*FRAGMENTO*

Situación en Paraguay

Según el informe de la situación epidemiológica del VIH/sida en Paraguay, (MSPyBS/Pronasida, 2018), desde el inicio de la epidemia en 1985 hasta el 2018, fueron registradas un total de 19.811 personas con infecciones relacionadas con el VIH, de las cuales 6.020 fueron categorizadas como sida. En el 2018 se diagnosticaron 1.564 nuevos casos, observándose un incremento de cuatro nuevos diagnósticos por día.

Hasta el 2018, las muertes relacionadas con la infección del VIH fueron de 4.853 personas, estimándose una población que vive con el VIH de 21.198 personas. La tasa de notificación de los casos de VIH ha ido aumentando en ambos sexos en los últimos cinco años. En los hombres se ve un aumento en más de cuatro puntos por cada 100.000 habitantes del sexo masculino, y en cuanto a mujeres, se presenta un aumento de 1,5 puntos por cada 100.000 habitantes.

El objeto de la Ley 3940 es garantizar el respeto, la protección y la promoción de los derechos humanos en el tratamiento de las personas que viven y son afectadas por el VIH y el síndrome de inmunodeficiencia adquirida (sida) y establecer las medidas preventivas para evitar la transmisión.

*TAREA ASIGNADA*
Copia el fragmento completo sobre el VIH/sida en Paraguay, sin alterar nada. Los ítems no tienen relación con el fragmento.

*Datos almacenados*
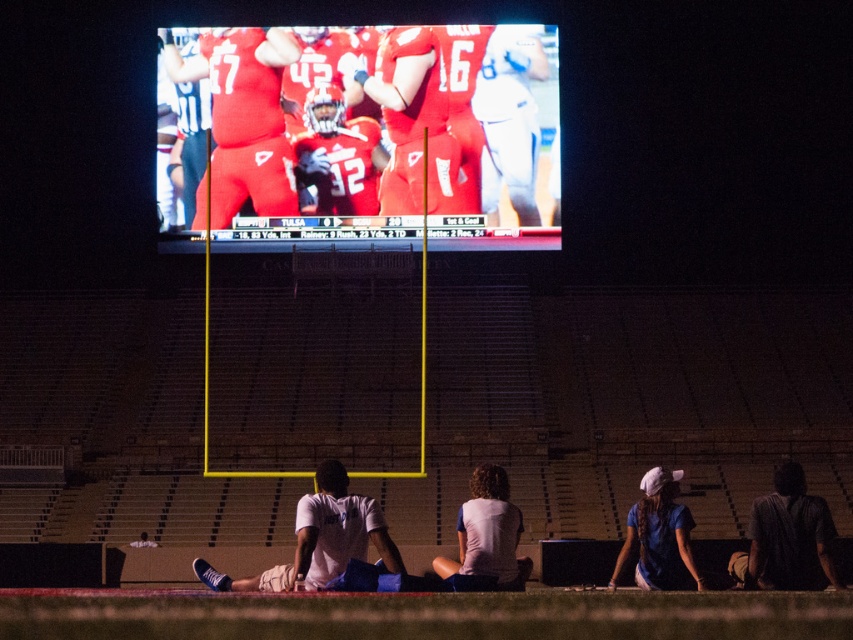
You are a photographer at the stadium and want to capture both the matte red jersey at upper center and the blue cotton shirt at lower right in a single shot. Which jersey should you zoom in on more to ensure both are visible clearly?

The matte red jersey at upper center is smaller than the blue cotton shirt at lower right, so you should zoom in more on the blue cotton shirt at lower right to ensure both are visible clearly.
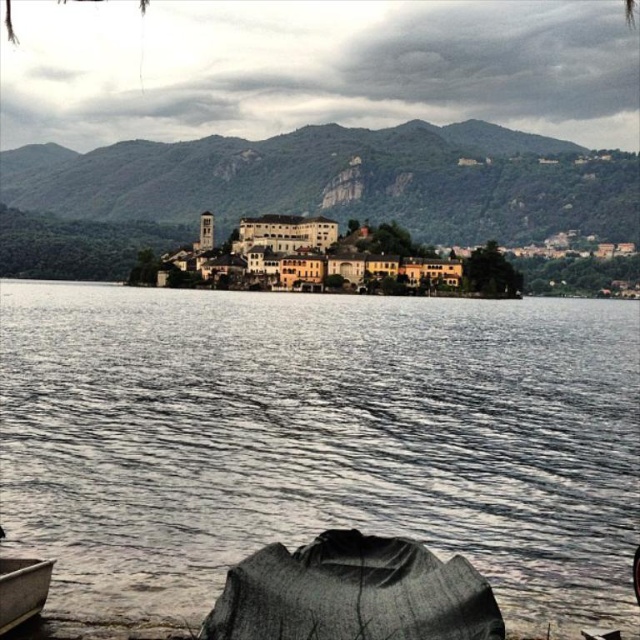
You are planning to cross the lake using the wooden canoe at lower left. Based on the scene, can the canoe fit entirely within the gray water at center without any part sticking out?

The gray water at center is larger in size than wooden canoe at lower left, so yes, the canoe can fit entirely within the gray water at center without any part sticking out.

You are a visitor standing at the lakeside and want to take a boat to the island. You see the wooden canoe at lower left and the gray water at center. Which direction should you paddle to reach the island?

The gray water at center is above the wooden canoe at lower left, so you should paddle towards the gray water at center to reach the island.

*RESPUESTA*
Situación en Paraguay

Según el informe de la situación epidemiológica del VIH/sida en Paraguay, (MSPyBS/Pronasida, 2018), desde el inicio de la epidemia en 1985 hasta el 2018, fueron registradas un total de 19.811 personas con infecciones relacionadas con el VIH, de las cuales 6.020 fueron categorizadas como sida. En el 2018 se diagnosticaron 1.564 nuevos casos, observándose un incremento de cuatro nuevos diagnósticos por día.

Hasta el 2018, las muertes relacionadas con la infección del VIH fueron de 4.853 personas, estimándose una población que vive con el VIH de 21.198 personas. La tasa de notificación de los casos de VIH ha ido aumentando en ambos sexos en los últimos cinco años. En los hombres se ve un aumento en más de cuatro puntos por cada 100.000 habitantes del sexo masculino, y en cuanto a mujeres, se presenta un aumento de 1,5 puntos por cada 100.000 habitantes.

El objeto de la Ley 3940 es garantizar el respeto, la protección y la promoción de los derechos humanos en el tratamiento de las personas que viven y son afectadas por el VIH y el síndrome de inmunodeficiencia adquirida (sida) y establecer las medidas preventivas para evitar la transmisión.